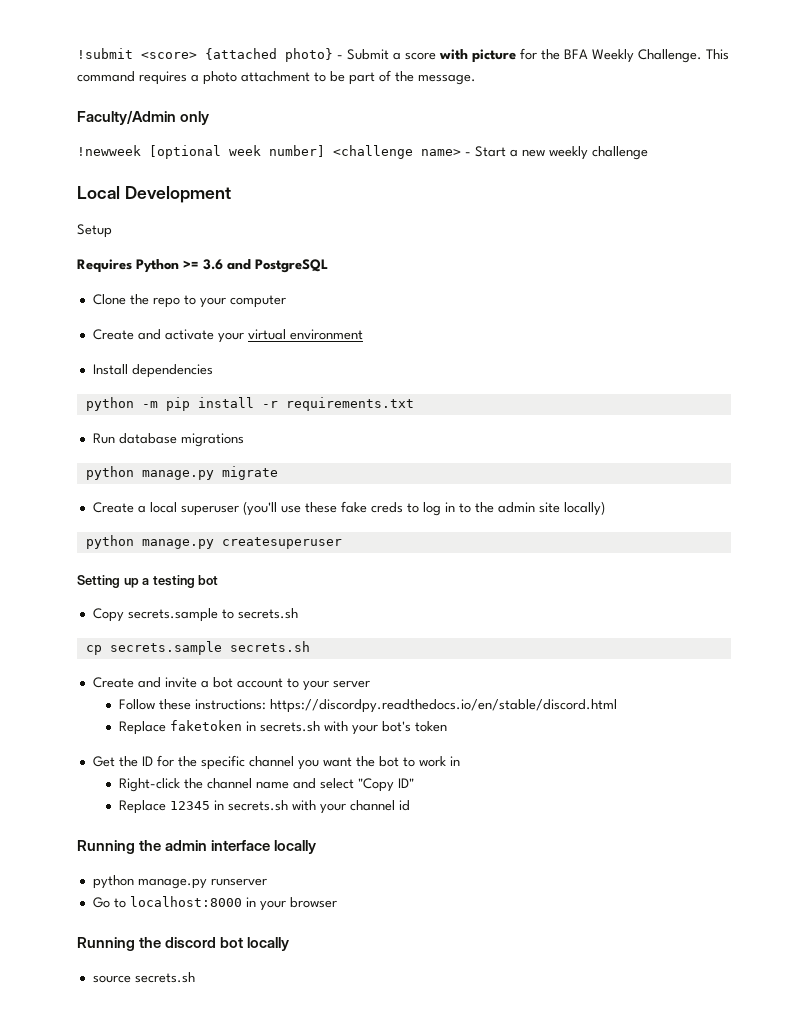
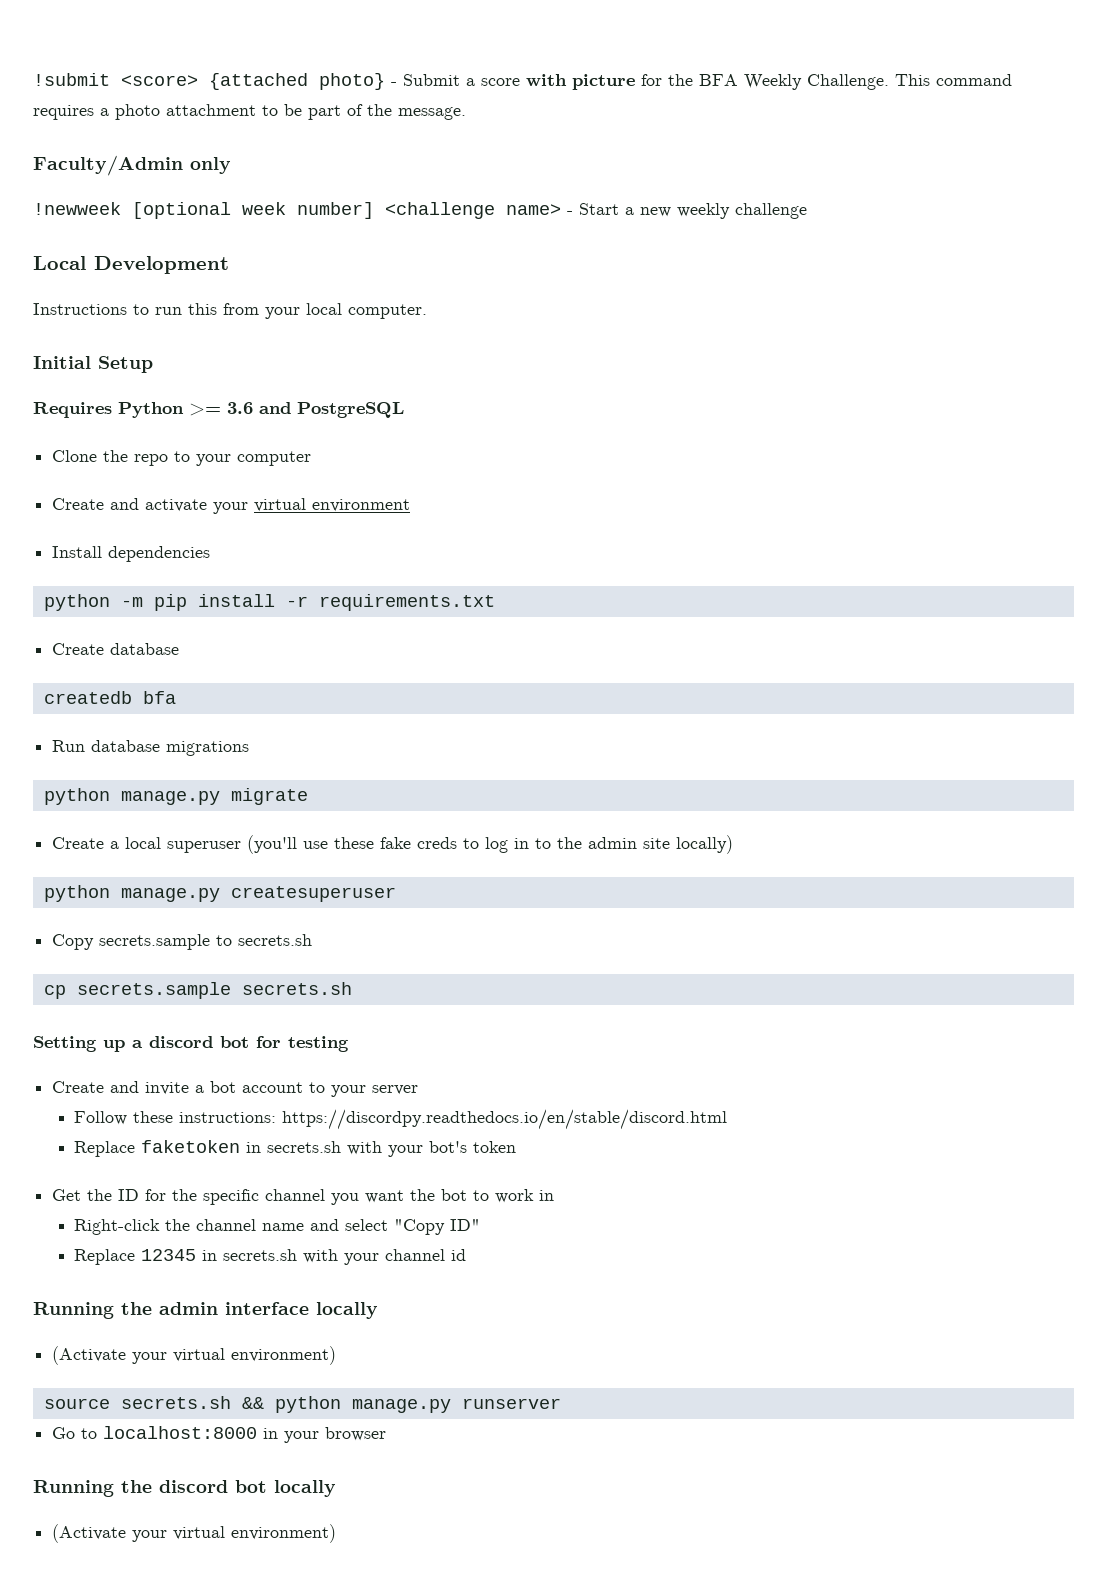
(231, 194) none -> [33,303,427,319] [33,356,91,369] Instructions to run this from your local computer. // Initial
(414, 404) none -> [52,643,180,655] [43,691,176,704] // Create database // createdb bfa
[77,575,219,588] // Setting up a testing bot -> (396, 894) none
(310, 646) none -> [33,1036,349,1052] // Setting up a discord bot for testing
(317, 847) none -> [52,1346,337,1365] [43,1396,264,1409] (Activate your virtual environment) // source secrets.sh &&
[92,972,195,983] source secrets.sh -> [52,1524,337,1543] (Activate your virtual environment)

▶ **Request**: Wherever the word "Setting" appears in the entries above, copy that line.

▶ **Expected answer**:
[77,575,219,588] // Setting up a testing bot -> (396, 894) none
(310, 646) none -> [33,1036,349,1052] // Setting up a discord bot for testing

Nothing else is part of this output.